Indeed, bee pollen has been used as an antimicrobial and superfood in natural medicine for a long time to help with a range of ailments dating back to the ancient Greek Olympic games. It can also help strengthen the immune system and is often recommended to people who suffer from allergies. Many athletes say that it helps them train harder and speed up recovery while boosting stamina
The new study by researchers at UIC found that a derivative of an antibiotic known as apidaecin, or Api137, has the ability to block protein production in potentially harmful bacteria. While protein production can be stopped via interference in different stages of translating DNA into protein molecules, Api137 is the first inhibitor of translation to be discovered. This is an important finding – even if it’s not an entirely surprising one – because it has been more than three decades since new antibiotics have been developed, and during that time, more and more bacteria have become immune to antibiotics.
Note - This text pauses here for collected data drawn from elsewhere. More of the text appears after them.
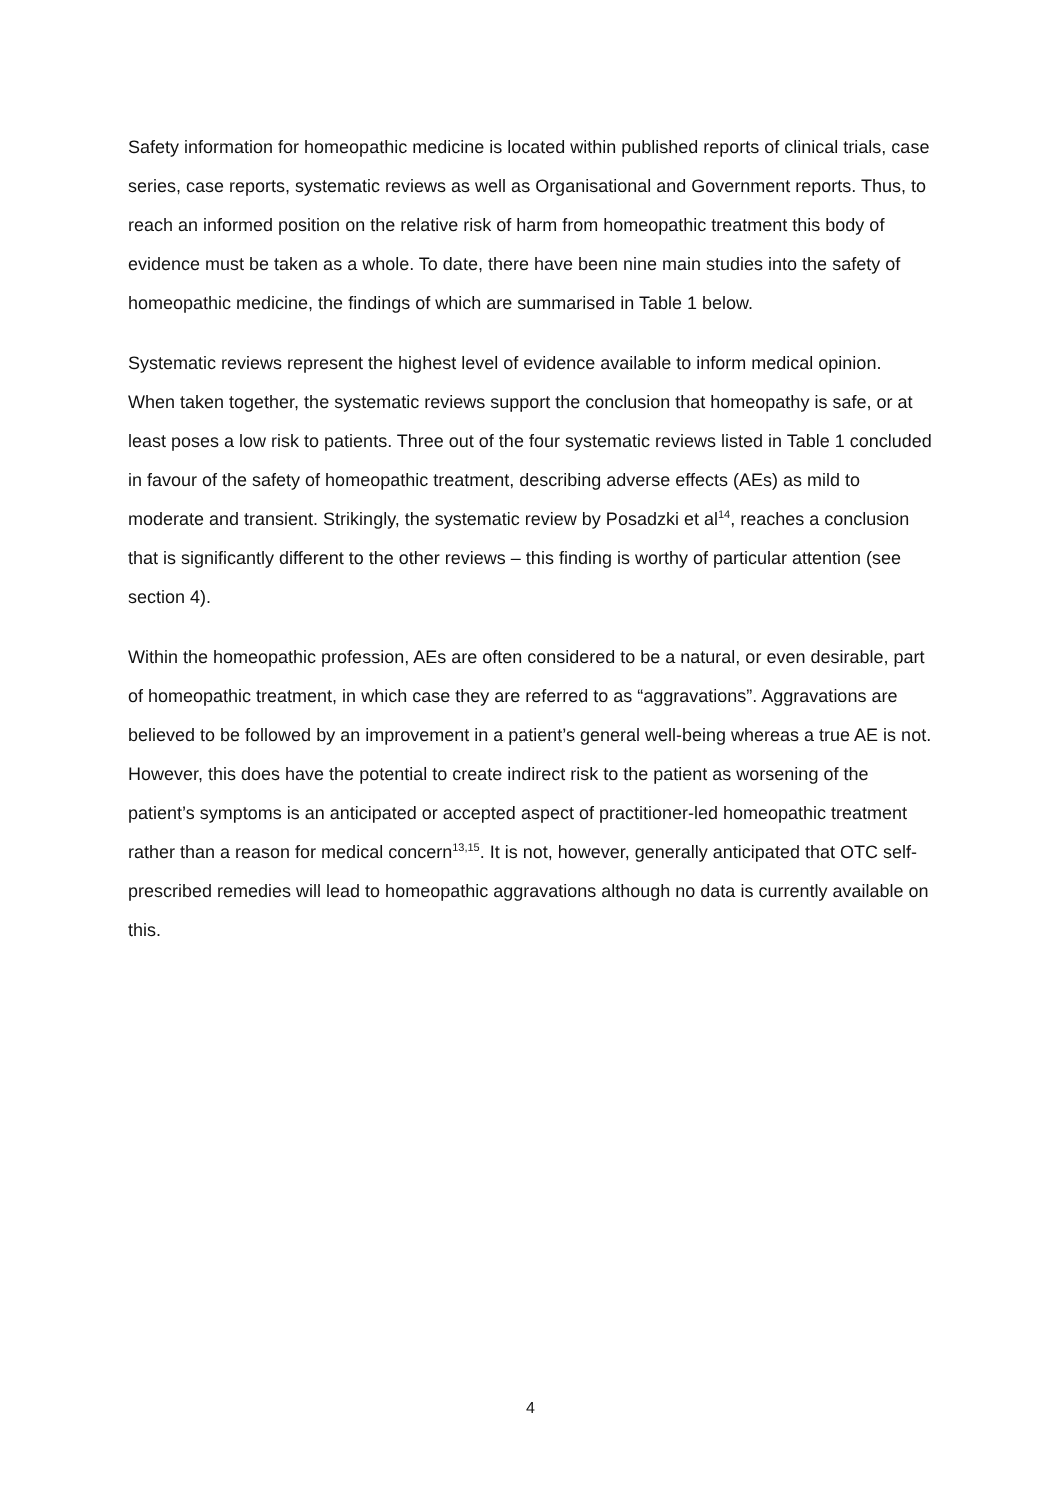Safety information for homeopathic medicine is located within published reports of clinical trials, case series, case reports, systematic reviews as well as Organisational and Government reports. Thus, to reach an informed position on the relative risk of harm from homeopathic treatment this body of evidence must be taken as a whole. To date, there have been nine main studies into the safety of homeopathic medicine, the findings of which are summarised in Table 1 below.
Systematic reviews represent the highest level of evidence available to inform medical opinion. When taken together, the systematic reviews support the conclusion that homeopathy is safe, or at least poses a low risk to patients. Three out of the four systematic reviews listed in Table 1 concluded in favour of the safety of homeopathic treatment, describing adverse effects (AEs) as mild to moderate and transient. Strikingly, the systematic review by Posadzki et al<sup>14</sup>, reaches a conclusion that is significantly different to the other reviews – this finding is worthy of particular attention (see section 4).
Within the homeopathic profession, AEs are often considered to be a natural, or even desirable, part of homeopathic treatment, in which case they are referred to as “aggravations”. Aggravations are believed to be followed by an improvement in a patient’s general well-being whereas a true AE is not. However, this does have the potential to create indirect risk to the patient as worsening of the patient’s symptoms is an anticipated or accepted aspect of practitioner-led homeopathic treatment rather than a reason for medical concern<sup>13,15</sup>. It is not, however, generally anticipated that OTC self-prescribed remedies will lead to homeopathic aggravations although no data is currently available on this.
4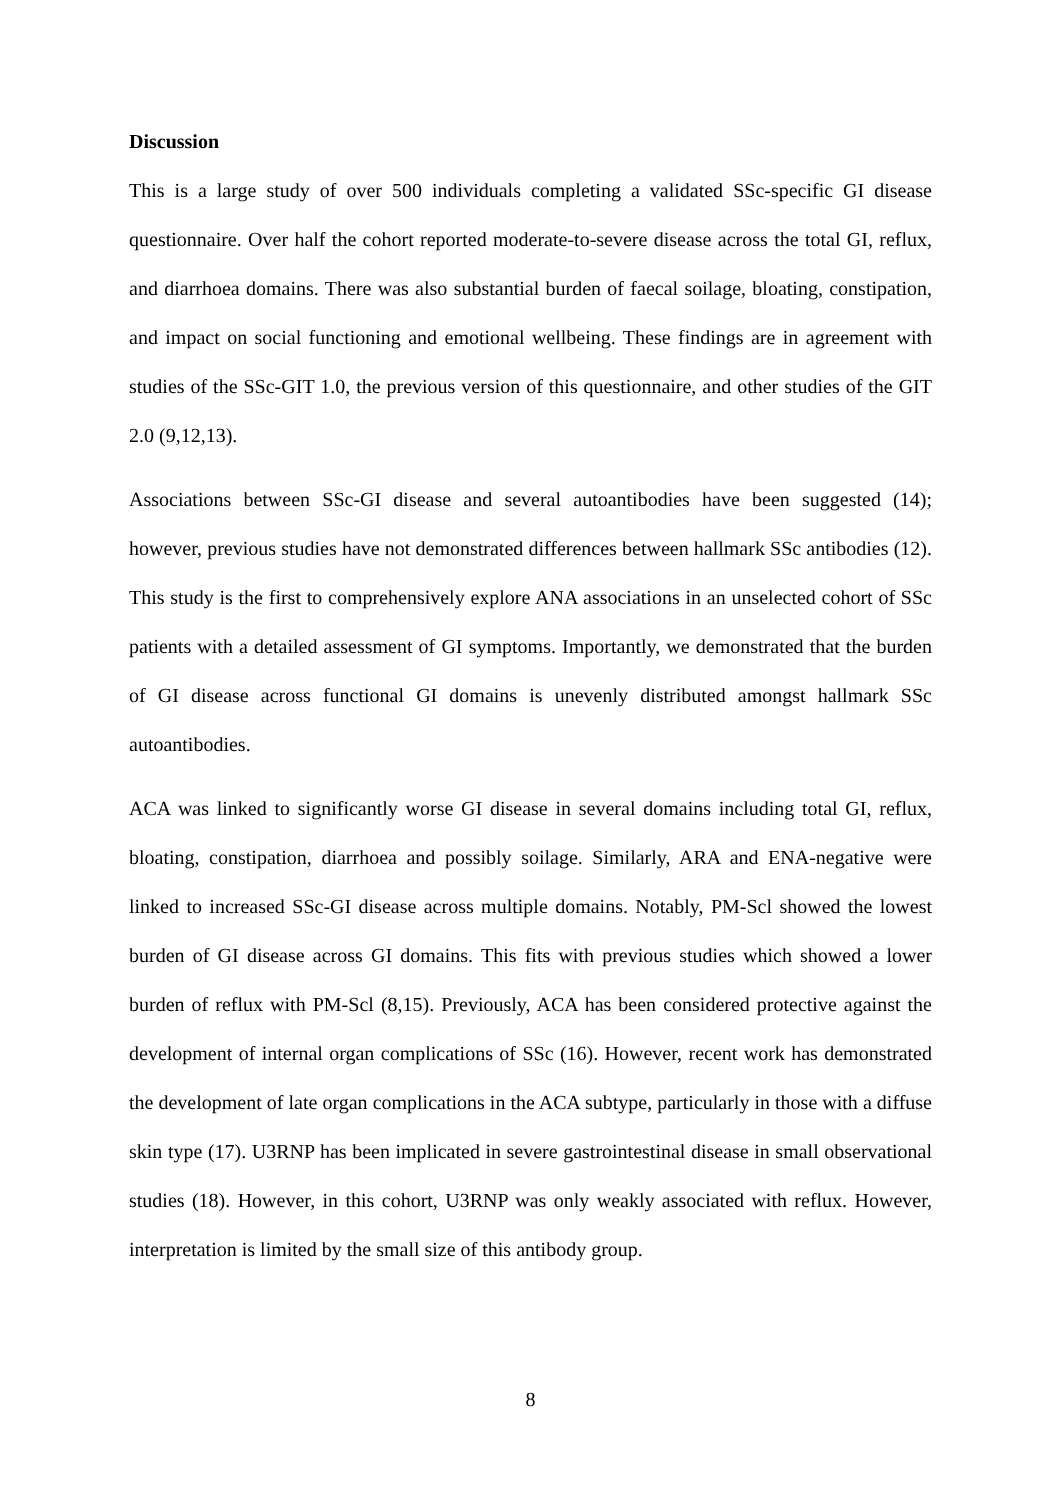Discussion
This is a large study of over 500 individuals completing a validated SSc-specific GI disease questionnaire. Over half the cohort reported moderate-to-severe disease across the total GI, reflux, and diarrhoea domains. There was also substantial burden of faecal soilage, bloating, constipation, and impact on social functioning and emotional wellbeing. These findings are in agreement with studies of the SSc-GIT 1.0, the previous version of this questionnaire, and other studies of the GIT 2.0 (9,12,13).
Associations between SSc-GI disease and several autoantibodies have been suggested (14); however, previous studies have not demonstrated differences between hallmark SSc antibodies (12). This study is the first to comprehensively explore ANA associations in an unselected cohort of SSc patients with a detailed assessment of GI symptoms. Importantly, we demonstrated that the burden of GI disease across functional GI domains is unevenly distributed amongst hallmark SSc autoantibodies.
ACA was linked to significantly worse GI disease in several domains including total GI, reflux, bloating, constipation, diarrhoea and possibly soilage. Similarly, ARA and ENA-negative were linked to increased SSc-GI disease across multiple domains. Notably, PM-Scl showed the lowest burden of GI disease across GI domains. This fits with previous studies which showed a lower burden of reflux with PM-Scl (8,15). Previously, ACA has been considered protective against the development of internal organ complications of SSc (16). However, recent work has demonstrated the development of late organ complications in the ACA subtype, particularly in those with a diffuse skin type (17). U3RNP has been implicated in severe gastrointestinal disease in small observational studies (18). However, in this cohort, U3RNP was only weakly associated with reflux. However, interpretation is limited by the small size of this antibody group.
8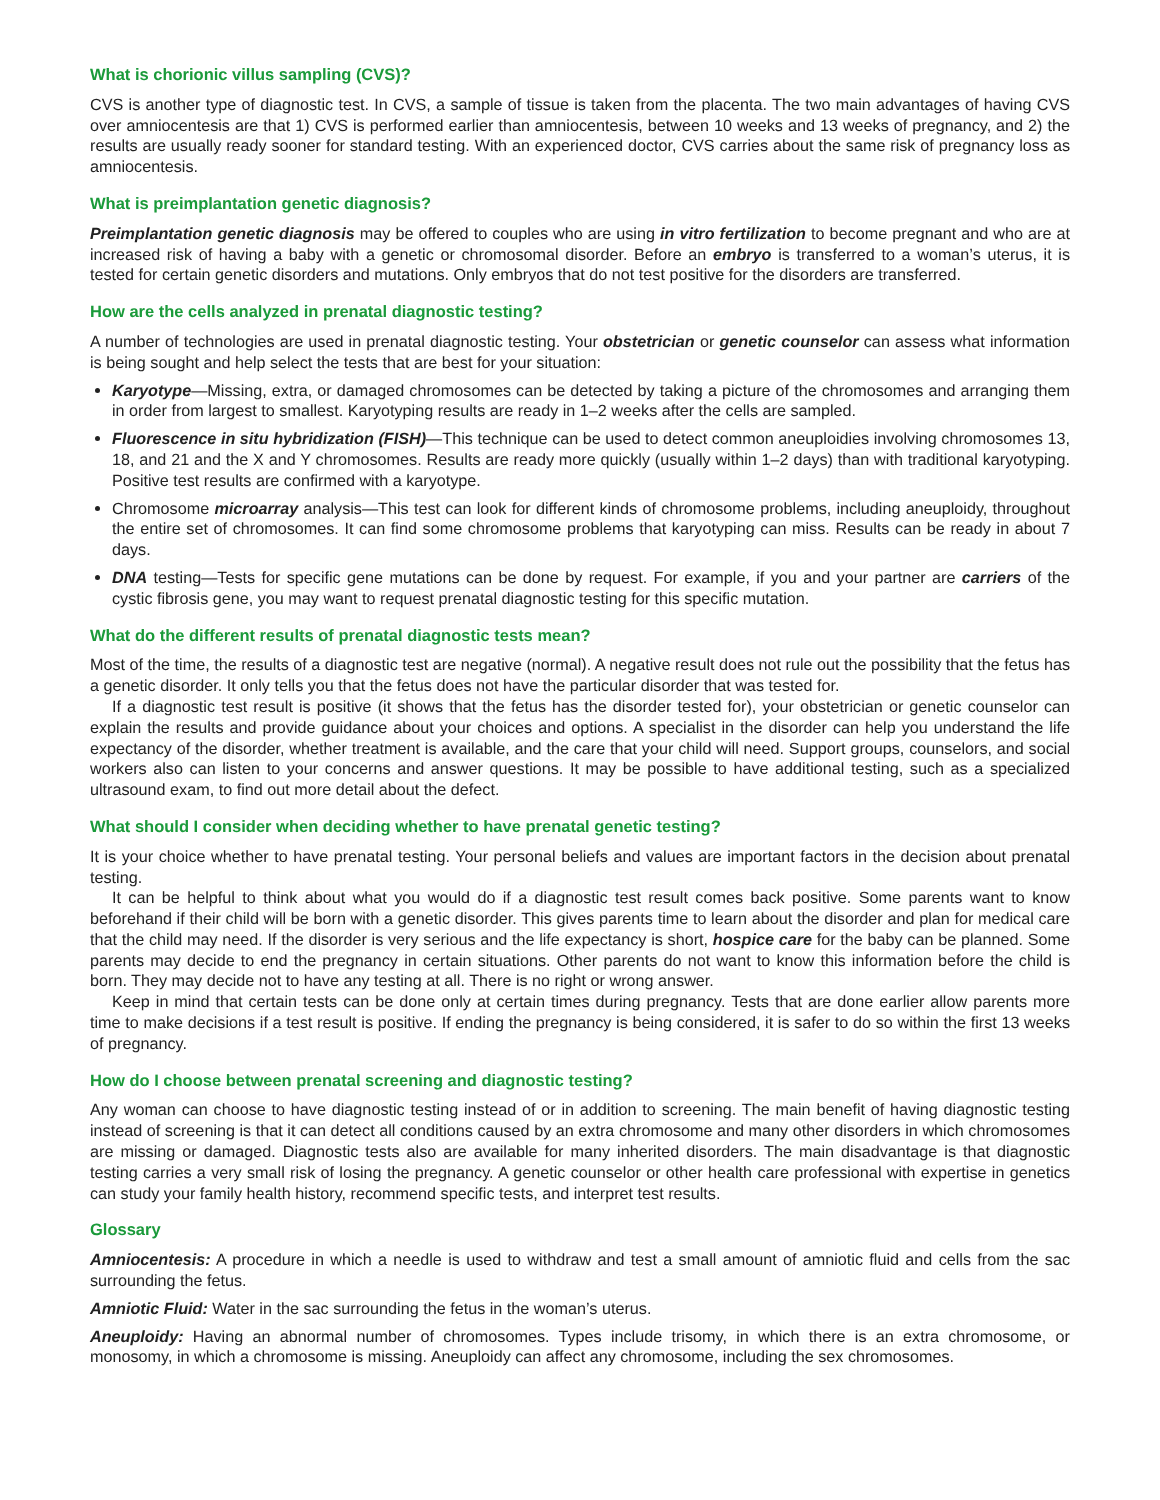What is chorionic villus sampling (CVS)?
CVS is another type of diagnostic test. In CVS, a sample of tissue is taken from the placenta. The two main advantages of having CVS over amniocentesis are that 1) CVS is performed earlier than amniocentesis, between 10 weeks and 13 weeks of pregnancy, and 2) the results are usually ready sooner for standard testing. With an experienced doctor, CVS carries about the same risk of pregnancy loss as amniocentesis.
What is preimplantation genetic diagnosis?
Preimplantation genetic diagnosis may be offered to couples who are using in vitro fertilization to become pregnant and who are at increased risk of having a baby with a genetic or chromosomal disorder. Before an embryo is transferred to a woman’s uterus, it is tested for certain genetic disorders and mutations. Only embryos that do not test positive for the disorders are transferred.
How are the cells analyzed in prenatal diagnostic testing?
A number of technologies are used in prenatal diagnostic testing. Your obstetrician or genetic counselor can assess what information is being sought and help select the tests that are best for your situation:
Karyotype—Missing, extra, or damaged chromosomes can be detected by taking a picture of the chromosomes and arranging them in order from largest to smallest. Karyotyping results are ready in 1–2 weeks after the cells are sampled.
Fluorescence in situ hybridization (FISH)—This technique can be used to detect common aneuploidies involving chromosomes 13, 18, and 21 and the X and Y chromosomes. Results are ready more quickly (usually within 1–2 days) than with traditional karyotyping. Positive test results are confirmed with a karyotype.
Chromosome microarray analysis—This test can look for different kinds of chromosome problems, including aneuploidy, throughout the entire set of chromosomes. It can find some chromosome problems that karyotyping can miss. Results can be ready in about 7 days.
DNA testing—Tests for specific gene mutations can be done by request. For example, if you and your partner are carriers of the cystic fibrosis gene, you may want to request prenatal diagnostic testing for this specific mutation.
What do the different results of prenatal diagnostic tests mean?
Most of the time, the results of a diagnostic test are negative (normal). A negative result does not rule out the possibility that the fetus has a genetic disorder. It only tells you that the fetus does not have the particular disorder that was tested for.
If a diagnostic test result is positive (it shows that the fetus has the disorder tested for), your obstetrician or genetic counselor can explain the results and provide guidance about your choices and options. A specialist in the disorder can help you understand the life expectancy of the disorder, whether treatment is available, and the care that your child will need. Support groups, counselors, and social workers also can listen to your concerns and answer questions. It may be possible to have additional testing, such as a specialized ultrasound exam, to find out more detail about the defect.
What should I consider when deciding whether to have prenatal genetic testing?
It is your choice whether to have prenatal testing. Your personal beliefs and values are important factors in the decision about prenatal testing.
It can be helpful to think about what you would do if a diagnostic test result comes back positive. Some parents want to know beforehand if their child will be born with a genetic disorder. This gives parents time to learn about the disorder and plan for medical care that the child may need. If the disorder is very serious and the life expectancy is short, hospice care for the baby can be planned. Some parents may decide to end the pregnancy in certain situations. Other parents do not want to know this information before the child is born. They may decide not to have any testing at all. There is no right or wrong answer.
Keep in mind that certain tests can be done only at certain times during pregnancy. Tests that are done earlier allow parents more time to make decisions if a test result is positive. If ending the pregnancy is being considered, it is safer to do so within the first 13 weeks of pregnancy.
How do I choose between prenatal screening and diagnostic testing?
Any woman can choose to have diagnostic testing instead of or in addition to screening. The main benefit of having diagnostic testing instead of screening is that it can detect all conditions caused by an extra chromosome and many other disorders in which chromosomes are missing or damaged. Diagnostic tests also are available for many inherited disorders. The main disadvantage is that diagnostic testing carries a very small risk of losing the pregnancy. A genetic counselor or other health care professional with expertise in genetics can study your family health history, recommend specific tests, and interpret test results.
Glossary
Amniocentesis: A procedure in which a needle is used to withdraw and test a small amount of amniotic fluid and cells from the sac surrounding the fetus.
Amniotic Fluid: Water in the sac surrounding the fetus in the woman’s uterus.
Aneuploidy: Having an abnormal number of chromosomes. Types include trisomy, in which there is an extra chromosome, or monosomy, in which a chromosome is missing. Aneuploidy can affect any chromosome, including the sex chromosomes.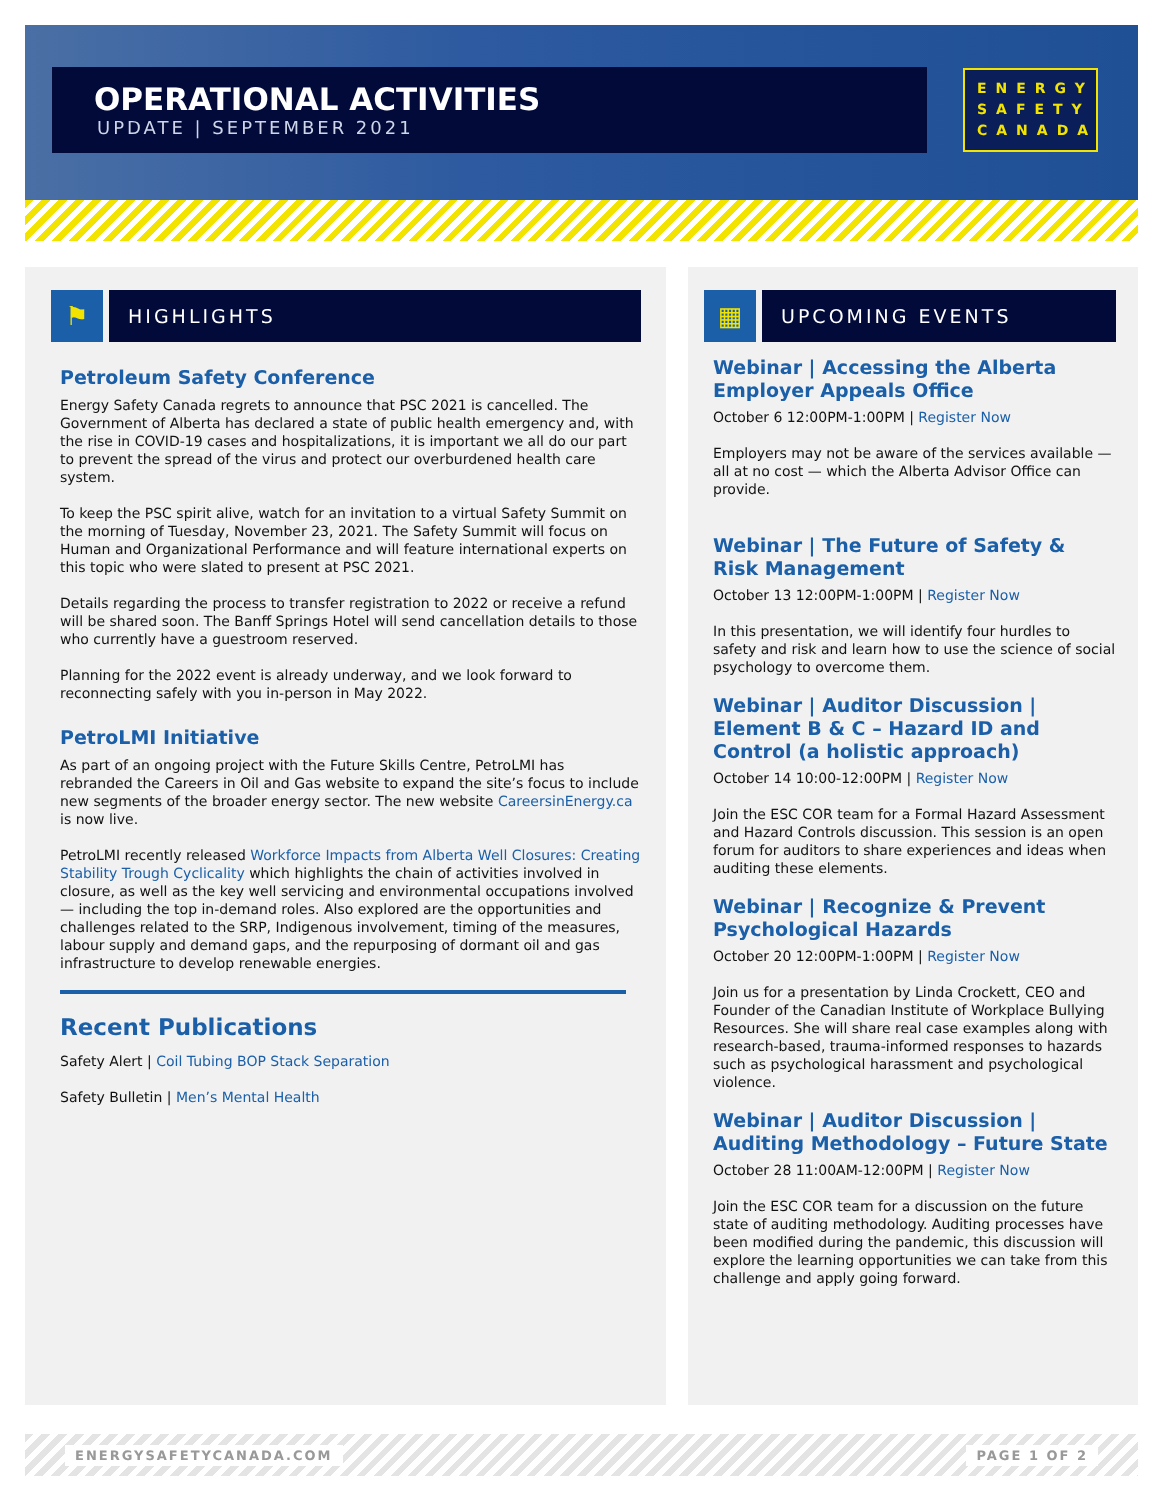OPERATIONAL ACTIVITIES
UPDATE | SEPTEMBER 2021
ENERGY
SAFETY
CANADA
⚑
HIGHLIGHTS
Petroleum Safety Conference
Energy Safety Canada regrets to announce that PSC 2021 is cancelled. The Government of Alberta has declared a state of public health emergency and, with the rise in COVID-19 cases and hospitalizations, it is important we all do our part to prevent the spread of the virus and protect our overburdened health care system.
To keep the PSC spirit alive, watch for an invitation to a virtual Safety Summit on the morning of Tuesday, November 23, 2021. The Safety Summit will focus on Human and Organizational Performance and will feature international experts on this topic who were slated to present at PSC 2021.
Details regarding the process to transfer registration to 2022 or receive a refund will be shared soon. The Banff Springs Hotel will send cancellation details to those who currently have a guestroom reserved.
Planning for the 2022 event is already underway, and we look forward to reconnecting safely with you in-person in May 2022.
PetroLMI Initiative
As part of an ongoing project with the Future Skills Centre, PetroLMI has rebranded the Careers in Oil and Gas website to expand the site’s focus to include new segments of the broader energy sector. The new website CareersinEnergy.ca is now live.
PetroLMI recently released Workforce Impacts from Alberta Well Closures: Creating Stability Trough Cyclicality which highlights the chain of activities involved in closure, as well as the key well servicing and environmental occupations involved — including the top in-demand roles. Also explored are the opportunities and challenges related to the SRP, Indigenous involvement, timing of the measures, labour supply and demand gaps, and the repurposing of dormant oil and gas infrastructure to develop renewable energies.
Recent Publications
Safety Alert | Coil Tubing BOP Stack Separation
Safety Bulletin | Men’s Mental Health
▦
UPCOMING EVENTS
Webinar | Accessing the Alberta Employer Appeals Office
October 6 12:00PM-1:00PM | Register Now
Employers may not be aware of the services available — all at no cost — which the Alberta Advisor Office can provide.
Webinar | The Future of Safety & Risk Management
October 13 12:00PM-1:00PM | Register Now
In this presentation, we will identify four hurdles to safety and risk and learn how to use the science of social psychology to overcome them.
Webinar | Auditor Discussion | Element B & C – Hazard ID and Control (a holistic approach)
October 14 10:00-12:00PM | Register Now
Join the ESC COR team for a Formal Hazard Assessment and Hazard Controls discussion. This session is an open forum for auditors to share experiences and ideas when auditing these elements.
Webinar | Recognize & Prevent Psychological Hazards
October 20 12:00PM-1:00PM | Register Now
Join us for a presentation by Linda Crockett, CEO and Founder of the Canadian Institute of Workplace Bullying Resources. She will share real case examples along with research-based, trauma-informed responses to hazards such as psychological harassment and psychological violence.
Webinar | Auditor Discussion | Auditing Methodology – Future State
October 28 11:00AM-12:00PM | Register Now
Join the ESC COR team for a discussion on the future state of auditing methodology. Auditing processes have been modified during the pandemic, this discussion will explore the learning opportunities we can take from this challenge and apply going forward.
ENERGYSAFETYCANADA.COM PAGE 1 OF 2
As a product that is produced naturally by bees, hornets, and wasps, Api137 could prove to be tremendously useful in making drugs that can kill bad bacteria the same way many organisms protect themselves from infection: by creating antibacterial peptides.
The Centers for Disease Control and Prevention have labeled antibiotic resistance as one of the most pressing public health issues in the world as illnesses that used to be easy to treat become deadly. Every year, more than two million people area infected by antibiotic-resistant bacteria. More than 23,000 of these people die from antibiotic-resistant infections directly, while many others die from conditions that were exacerbated by antibiotic-resistant infections. Therefore, the need has never been greater to find alternative ways to fight pathogens.
Meanwhile, Canadian researchers are hoping to use a new high-tech tool to find superbug-fighting antibiotics in honeybee and bat colonies. Saint Mary’s University Chemistry Professor Clarissa Sit is planning to test samples from bee and bat colonies in an attempt to create new antibiotics capable of killing C. difficile, MRSA and other superbugs. She’ll do this with the help of a high-resolution mass spectrometer that can detect a given sample’s precise chemical composition.
“We basically look to [nature] for inspiration because some of the more complex drugs we use — not just antibiotics but other types of drugs like for blood pressure lowering or cholesterol lowering drugs — are also from natural sources originally,” she said.
There could be some great potential here, but the downside is that pesticide use and modern farming techniques have caused rapid declines in bee populations in recent years. Neonicotinoids, one of the world’s most widely used type of pesticide, has been causing mass bee die-offs. They damage the bees’ immune systems, causing them to become more vulnerable to pests and diseases.
Now that scientists are starting to pay more attention to natural medicine, could we soon see some more effective treatments for many of today’s most serious health problems?